Girato in un periodo in cui erano di mode le saghe familiari pseudo-borghesi. Qui abbiamo un patriarca semi rimbecillito (Fernando Rey), la figlia ancora vergine a 40 anni ma con voglie nascoste (Laura Antonelli) e il cugino simpatico e mascalzone (Massimo Ranieri). Film che si trascina stancamente con qualche scena di nudo della protagonista e con un'assurda festa in maschera stile "Antica Roma" nel finale, dove tutti o quasi danno il peggio. Anche il giovane De Sica si lascia trascinare nella mediocrità.
Film caricatura (eccessiva) della classe borghese-meridionale fortemente religiosa, piena di vizi e priva di virtù. Un giovanissimo De Sica strappa qualche risata, bravo Cannavale nella parte del prete "moderno", impagabile la scena in cui la Antonelli corre per i prati con il seno di fuori inseguita da un Massimo Ranieri travestito da guerriero barbaro. Il massimo del trash.
Molto divertente. Trionfo delle forme della Antonelli, ben supportata da uno stuolo di ottimi comprimari e caratteristi (e anche quando non ottimi ben utilizzati, vedi Crocitti o l'altrove detestabile Capuccio), per una trama libertaria e libertina che ricorda da vicino certi Brass successivi. De Sica già in forma per i successi vanziniani.
In una villa nel Veneto si narrano le vicende maliziose-economiche di una famiglia sicula. La solita dose di peccati di famiglia narrati con stile inquieto che culminano con la baracconata della festa in costume (si raggiungono notevoli apici di trash). Sempre accattivante l'Antonelli, ma non salva la baracca.
Tremendo; fosse stato scritto da Milizia e interpretato dalla Fenech sarebbe riuscito indubbiamente meglio. Le velleità di critica alla famiglia che trovavamo in Grazie zia qui son fuffa per fornire materia pruriginosa (neanche tanto poi). Inverosimie la Antonelli (com'è bella, però) come repressa figlia-serva. Sceneggiatura abborracciata, macchiette che verran meglio sbozzate in Liquirizia, richiami in 16mo da Malizia, molta volgarità e approssimazione. Alla frettolosa rinascita di Rosa nessuno può crederci, tanto è sbrigativa.
MEMORABILE: La ridicola festa dei barbari con un Di Pinto con tettone.
Una conferma che accoppiate vincenti del passato (Samperi/Antonelli) non sono sinonimo di garanzia per prodotti sempre all'altezza. Questa commedia che, oltre ai già nominati, vede un cast piuttosto ricco di macchiette ma anche di validi caratteristi, ha il punto debole in una sceneggiatura che, pur avendone le occasioni, non spinge mai a fondo per prendere il meglio dai protagonisti, specie dalla Antonelli, capace di ben altre interpretazioni. Emergono così un Rey troppo presente e Cannavale in una piccola ma incisiva parte. Grossolano.

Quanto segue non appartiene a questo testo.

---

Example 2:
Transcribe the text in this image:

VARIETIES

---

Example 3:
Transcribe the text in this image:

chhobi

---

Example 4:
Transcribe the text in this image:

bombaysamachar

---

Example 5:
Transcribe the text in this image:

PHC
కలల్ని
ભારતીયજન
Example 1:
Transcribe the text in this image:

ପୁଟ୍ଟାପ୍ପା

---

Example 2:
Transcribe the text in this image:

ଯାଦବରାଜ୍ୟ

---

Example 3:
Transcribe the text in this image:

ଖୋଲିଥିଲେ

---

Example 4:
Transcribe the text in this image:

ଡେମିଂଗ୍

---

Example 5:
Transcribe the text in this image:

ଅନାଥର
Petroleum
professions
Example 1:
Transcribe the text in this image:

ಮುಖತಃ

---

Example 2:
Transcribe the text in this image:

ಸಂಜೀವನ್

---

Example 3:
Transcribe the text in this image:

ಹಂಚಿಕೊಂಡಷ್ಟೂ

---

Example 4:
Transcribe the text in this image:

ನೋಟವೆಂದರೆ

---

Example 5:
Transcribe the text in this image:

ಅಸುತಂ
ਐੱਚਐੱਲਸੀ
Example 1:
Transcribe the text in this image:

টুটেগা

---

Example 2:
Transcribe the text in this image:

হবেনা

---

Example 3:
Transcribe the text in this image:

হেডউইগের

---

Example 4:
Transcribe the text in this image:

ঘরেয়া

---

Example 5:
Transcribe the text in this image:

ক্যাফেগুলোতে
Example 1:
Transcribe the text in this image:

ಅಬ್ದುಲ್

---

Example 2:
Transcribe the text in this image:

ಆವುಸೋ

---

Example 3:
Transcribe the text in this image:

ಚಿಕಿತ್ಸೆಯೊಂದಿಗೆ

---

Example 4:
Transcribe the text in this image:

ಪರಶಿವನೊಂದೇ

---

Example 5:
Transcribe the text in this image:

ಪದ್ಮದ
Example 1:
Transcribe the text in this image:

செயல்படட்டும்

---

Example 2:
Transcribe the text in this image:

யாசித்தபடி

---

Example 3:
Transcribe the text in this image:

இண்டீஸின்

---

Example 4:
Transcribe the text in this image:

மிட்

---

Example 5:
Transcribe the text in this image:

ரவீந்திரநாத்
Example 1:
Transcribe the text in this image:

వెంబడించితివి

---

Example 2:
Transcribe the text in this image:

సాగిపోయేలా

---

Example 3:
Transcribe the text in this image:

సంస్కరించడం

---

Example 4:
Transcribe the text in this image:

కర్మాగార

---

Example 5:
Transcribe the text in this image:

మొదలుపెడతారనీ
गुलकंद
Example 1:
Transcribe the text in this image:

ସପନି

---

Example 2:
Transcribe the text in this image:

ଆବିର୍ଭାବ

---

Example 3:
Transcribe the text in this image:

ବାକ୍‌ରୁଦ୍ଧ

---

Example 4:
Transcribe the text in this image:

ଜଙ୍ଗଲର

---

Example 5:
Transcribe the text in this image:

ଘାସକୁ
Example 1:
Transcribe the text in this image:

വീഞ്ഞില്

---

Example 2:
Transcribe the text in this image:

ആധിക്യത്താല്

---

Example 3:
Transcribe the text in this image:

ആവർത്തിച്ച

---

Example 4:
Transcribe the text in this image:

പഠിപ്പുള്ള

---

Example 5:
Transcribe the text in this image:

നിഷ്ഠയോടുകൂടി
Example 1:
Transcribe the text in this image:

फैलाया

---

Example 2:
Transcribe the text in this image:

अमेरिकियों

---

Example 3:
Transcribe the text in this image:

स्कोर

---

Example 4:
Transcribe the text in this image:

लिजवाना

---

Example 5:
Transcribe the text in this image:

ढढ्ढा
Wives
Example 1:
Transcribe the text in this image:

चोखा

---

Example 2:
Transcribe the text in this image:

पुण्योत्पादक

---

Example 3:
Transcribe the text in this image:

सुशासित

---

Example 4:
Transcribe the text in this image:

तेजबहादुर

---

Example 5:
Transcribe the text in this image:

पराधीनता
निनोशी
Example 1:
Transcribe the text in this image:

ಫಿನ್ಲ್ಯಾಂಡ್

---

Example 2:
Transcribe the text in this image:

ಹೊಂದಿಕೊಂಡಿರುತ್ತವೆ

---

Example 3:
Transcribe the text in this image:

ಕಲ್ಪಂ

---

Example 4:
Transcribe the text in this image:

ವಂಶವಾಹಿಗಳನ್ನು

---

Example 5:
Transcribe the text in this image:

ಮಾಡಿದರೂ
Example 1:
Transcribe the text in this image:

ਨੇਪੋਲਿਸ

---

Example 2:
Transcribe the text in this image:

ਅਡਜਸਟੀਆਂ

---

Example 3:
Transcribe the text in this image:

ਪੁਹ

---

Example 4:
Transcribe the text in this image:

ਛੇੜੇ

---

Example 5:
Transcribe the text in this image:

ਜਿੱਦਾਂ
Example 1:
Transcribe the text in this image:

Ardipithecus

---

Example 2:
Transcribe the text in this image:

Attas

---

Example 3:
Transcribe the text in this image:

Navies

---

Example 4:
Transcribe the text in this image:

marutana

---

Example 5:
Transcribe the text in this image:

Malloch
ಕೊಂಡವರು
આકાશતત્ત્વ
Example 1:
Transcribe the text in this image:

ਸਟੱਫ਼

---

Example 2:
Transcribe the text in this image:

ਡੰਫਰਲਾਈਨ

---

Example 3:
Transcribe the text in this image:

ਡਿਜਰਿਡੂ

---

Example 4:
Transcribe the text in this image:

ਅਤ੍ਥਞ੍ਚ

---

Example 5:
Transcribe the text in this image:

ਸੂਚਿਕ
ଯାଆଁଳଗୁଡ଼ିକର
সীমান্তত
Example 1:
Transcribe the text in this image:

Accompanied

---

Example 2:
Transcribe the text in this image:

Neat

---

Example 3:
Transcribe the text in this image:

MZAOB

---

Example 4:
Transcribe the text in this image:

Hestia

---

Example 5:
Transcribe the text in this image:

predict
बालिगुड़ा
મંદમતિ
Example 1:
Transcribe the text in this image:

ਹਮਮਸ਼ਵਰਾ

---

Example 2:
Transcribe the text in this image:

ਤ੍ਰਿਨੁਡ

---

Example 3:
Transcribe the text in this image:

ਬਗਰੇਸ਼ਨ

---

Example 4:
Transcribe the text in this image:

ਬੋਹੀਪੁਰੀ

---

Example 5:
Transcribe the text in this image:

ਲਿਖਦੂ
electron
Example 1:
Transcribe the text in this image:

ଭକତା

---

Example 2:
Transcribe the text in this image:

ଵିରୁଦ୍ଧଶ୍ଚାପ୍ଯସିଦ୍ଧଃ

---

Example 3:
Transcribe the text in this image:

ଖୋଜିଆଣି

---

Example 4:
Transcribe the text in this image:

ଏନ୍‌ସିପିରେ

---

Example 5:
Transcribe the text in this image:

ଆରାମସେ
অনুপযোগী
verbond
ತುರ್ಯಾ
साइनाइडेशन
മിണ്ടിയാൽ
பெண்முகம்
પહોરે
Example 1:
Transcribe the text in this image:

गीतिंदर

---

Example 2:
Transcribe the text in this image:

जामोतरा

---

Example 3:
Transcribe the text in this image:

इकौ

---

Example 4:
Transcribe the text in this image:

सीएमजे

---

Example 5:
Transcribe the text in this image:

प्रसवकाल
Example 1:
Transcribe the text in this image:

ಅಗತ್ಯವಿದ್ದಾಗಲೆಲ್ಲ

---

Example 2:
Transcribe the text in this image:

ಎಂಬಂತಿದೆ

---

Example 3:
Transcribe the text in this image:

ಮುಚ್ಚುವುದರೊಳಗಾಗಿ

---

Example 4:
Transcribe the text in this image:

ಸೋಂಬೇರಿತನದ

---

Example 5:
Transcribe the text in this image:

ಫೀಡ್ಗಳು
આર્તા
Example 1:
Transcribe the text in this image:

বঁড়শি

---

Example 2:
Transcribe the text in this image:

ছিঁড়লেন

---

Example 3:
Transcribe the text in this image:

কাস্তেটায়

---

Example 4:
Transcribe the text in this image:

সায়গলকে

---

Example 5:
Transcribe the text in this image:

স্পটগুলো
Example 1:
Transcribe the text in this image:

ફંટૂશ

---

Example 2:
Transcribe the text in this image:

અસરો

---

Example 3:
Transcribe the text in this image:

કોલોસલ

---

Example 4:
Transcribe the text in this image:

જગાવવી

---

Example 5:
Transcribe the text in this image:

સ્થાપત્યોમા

Famiglia sicula in Veneto, patriarcato, repressione e devianze sessuali su sfondo borghese per questa sorta di commedia erotica che di sexy ha ben poco; nemmeno il messaggio contro certa ipocrisia è reso con efficacia, risultando un accumulo di scenette che non colpiscono mai nel segno, né dal punto di vista pruriginoso, né da quello prettamente "sociologico". Ne esce un quadretto di provincia fuori fuoco, con la Antonelli e il resto del cast in balia di una sceneggiatura mal scritta che relega a mero contorno De Sica, lasciando i soli Ranieri, Rey e Cannavale a distinguersi.
Salvatore Samperi ripropone uno dei suoi temi preferiti (libertinaggio e repressione sessuale nella borghesia veneta) e anche la sua attrice feticcio, una Laura Antonelli che praticamente regge su di sé il peso di tutto il film. E' una commedia, ma la perversione dei maschi (in particolare di Fernando Rey) va oltre e il fermo immagine finale sulla Antonelli in auto è veramente uno spettacolo.